* **Provided text**:
** START **
Heart Unchained | Lifestyle.INQ

OCTOBER 27, 2022

“I’m in a really good place now,” says Heart.
“I’ve found my dream guy. I don’t think anyone else will be good enough.”

Heart Evangelista used to come off as the highest-maintenance girlfriend in the world.

Undoubtedly one of the loveliest faces in local tinseltown, she was a deadly china doll, flawless as porcelain and just as impenetrable.

Who could tell what was really behind that hundred-carat smile?  Like fluffy pink carnival cotton candy, spun from pure white sugar and some kind of dollhouse fantasy, Heart Evangelista the artista was all image and no real substance.

Now we know this was largely by design:  Her handlers—that is to say, her “mommyger”—kept a tight rein on her public persona and the image she projected.   What you saw was what you got.  She really wasn’t allowed to be more than just a pretty face.

(This reporter, for one, was once asked to submit a list of questions before an interview was granted.  Several topics, specially her then blossoming romance with Sen. Francis “Chiz” Escudero, were explicitly off-limits.  When the editor balked at these restrictions, access was denied.)

This was just before the storm that shook local showbiz circles last summer, a very messy and very public rift with Heart’s parents that saw both sides air their recriminations in the media.  The parents apparently had very strong reservations over their daughter’s relationship with the senator and minced no words about it.  The conflict, one of the juiciest stories of the year and a reality check for everyone concerned, saw the young star walking out of the family home to strike out on her own.

Numerologists also had a field day with the controversy, which began just after Heart turned 28 on February 14: In numerology, 28 years is the duration of a person’s stay in a house, and age 28 indicates the end of one life cycle and the beginning of a new one.

“I’ve found my dream guy. I don’t think anyone else will be good enough.”

In any case, it was pretty apparent after Heart Evangelista breezed into our hotel room for her hair and makeup session prior to SIM’s photo shoot—right on time, we might add—that she was no longer that person, if such a person as the old “Heart Evangelista” ever really existed.

“Ask me anything!” she said, dewy-eyed and fresh-faced from what we assume was a very effective beauty sleep.   Sans makeup, her striking Eurasian features seem animated by a palpable joie de vivre.  She was willing, even eager, to talk.

 

“I’m in a really good place right now,” she admits.  “So happy.  Tired but happy.  And learning so much.”

Just a few months ago, she moved into a new house in Quezon City, on her own for the very first time in her life.
** END **
* **Directives**:
1 > Copy verbatim everything in the Heart Evangelista article from "In any case, it" down to "in her life.".
2 > According to the Heart Evangelista article, on what date did Heart turn 28?
The data that comes next is separate material, unrelated to the Heart Evangelista article.

* **Record excerpts**:
** START **
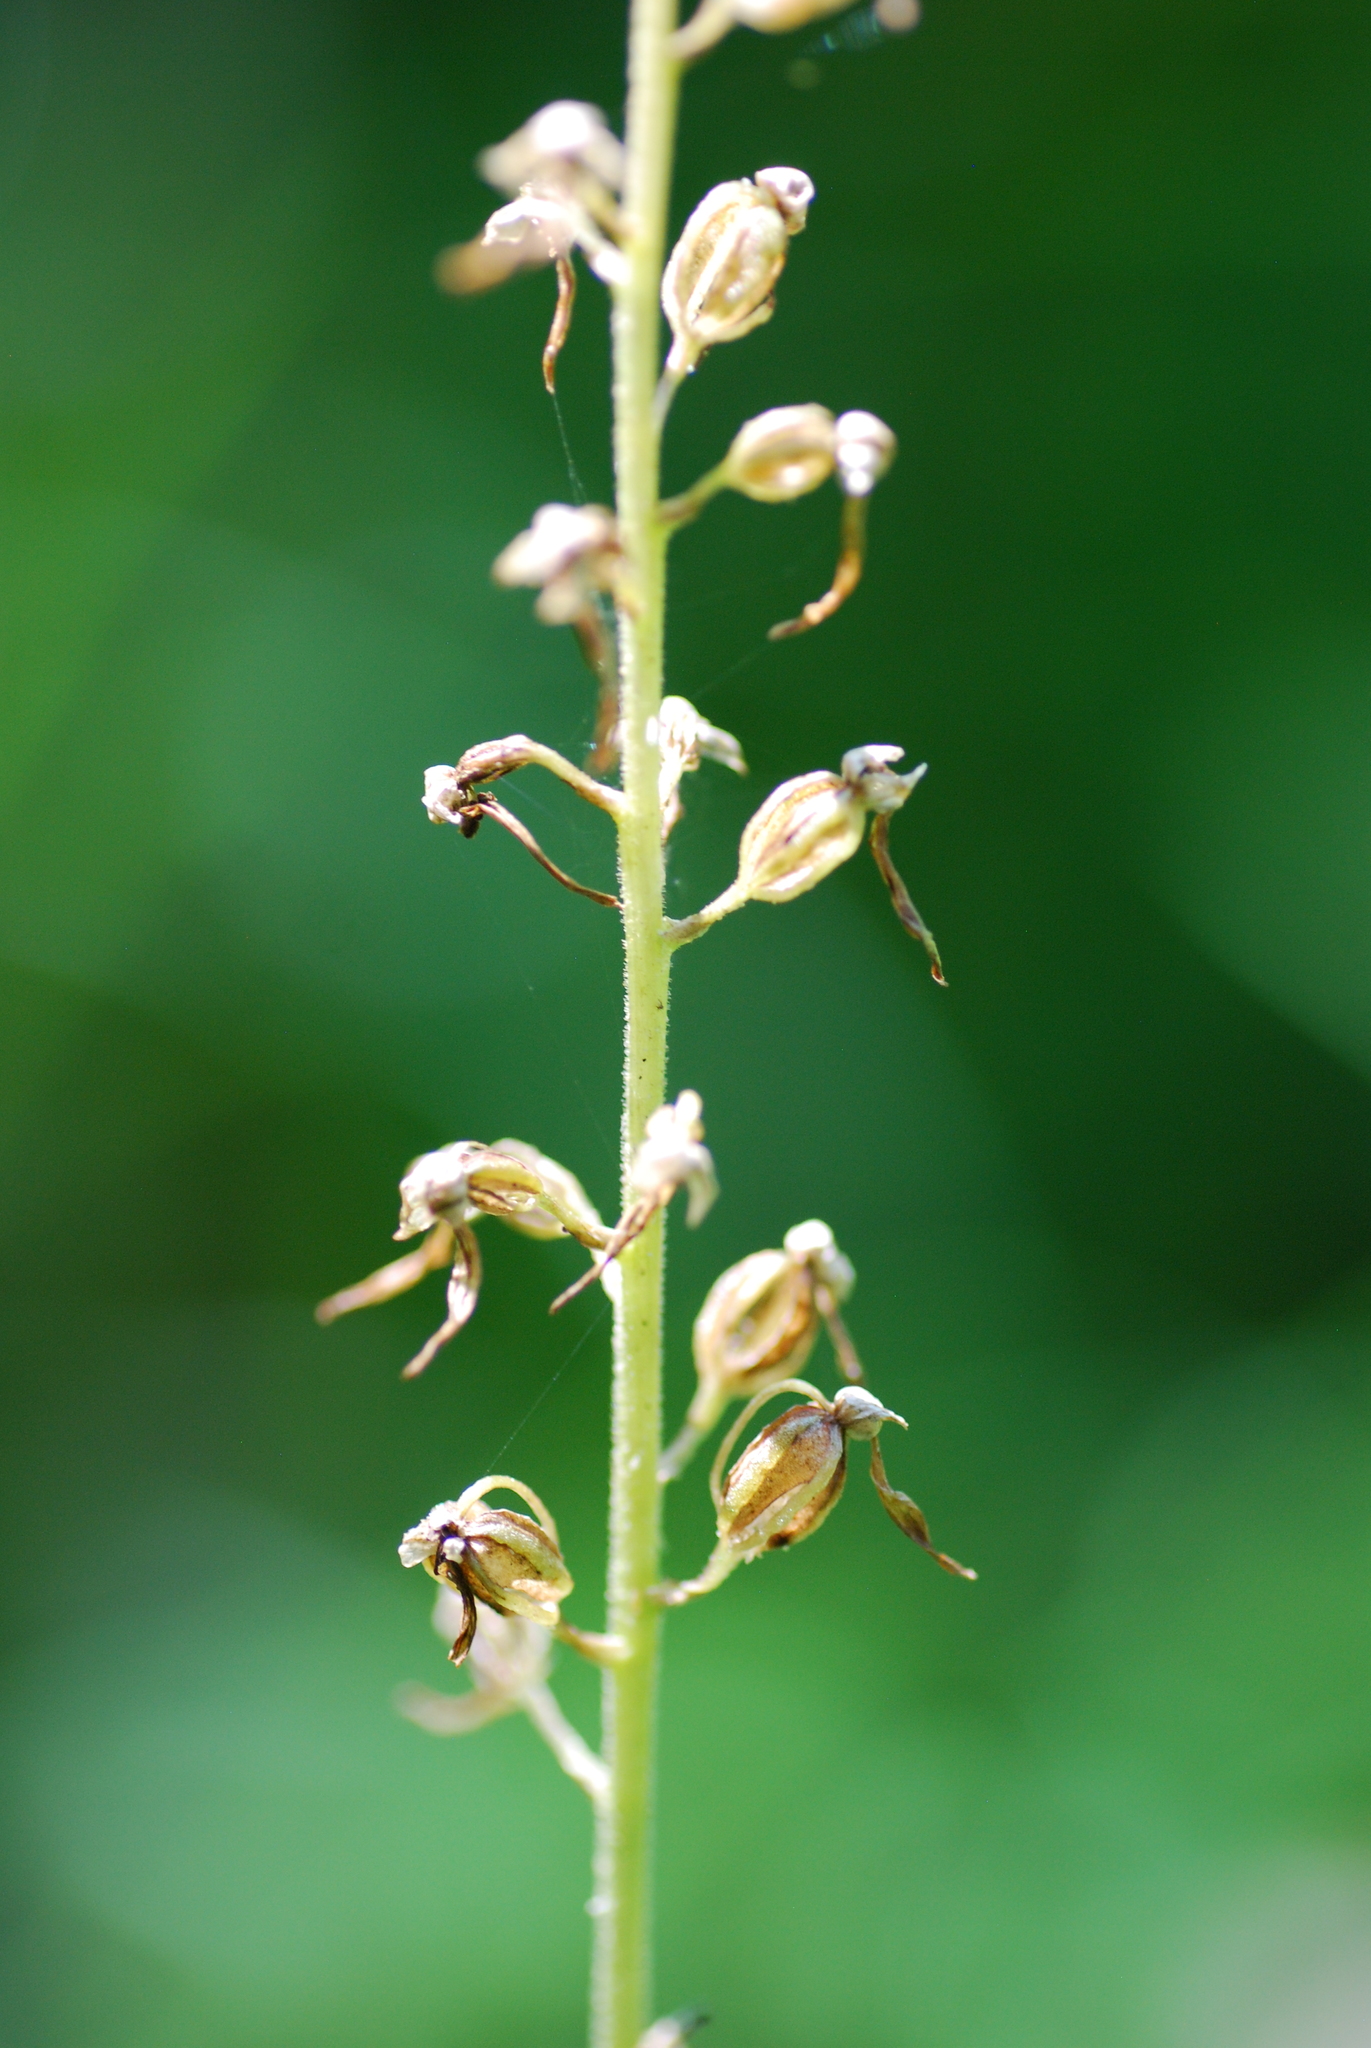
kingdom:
** END **
** START **
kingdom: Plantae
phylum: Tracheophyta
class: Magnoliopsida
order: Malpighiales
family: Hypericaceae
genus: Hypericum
** END **
* **Final results**:
1 >
In any case, it was pretty apparent after Heart Evangelista breezed into our hotel room for her hair and makeup session prior to SIM’s photo shoot—right on time, we might add—that she was no longer that person, if such a person as the old “Heart Evangelista” ever really existed.

“Ask me anything!” she said, dewy-eyed and fresh-faced from what we assume was a very effective beauty sleep.   Sans makeup, her striking Eurasian features seem animated by a palpable joie de vivre.  She was willing, even eager, to talk.

 

“I’m in a really good place right now,” she admits.  “So happy.  Tired but happy.  And learning so much.”

Just a few months ago, she moved into a new house in Quezon City, on her own for the very first time in her life.

2 > February 14.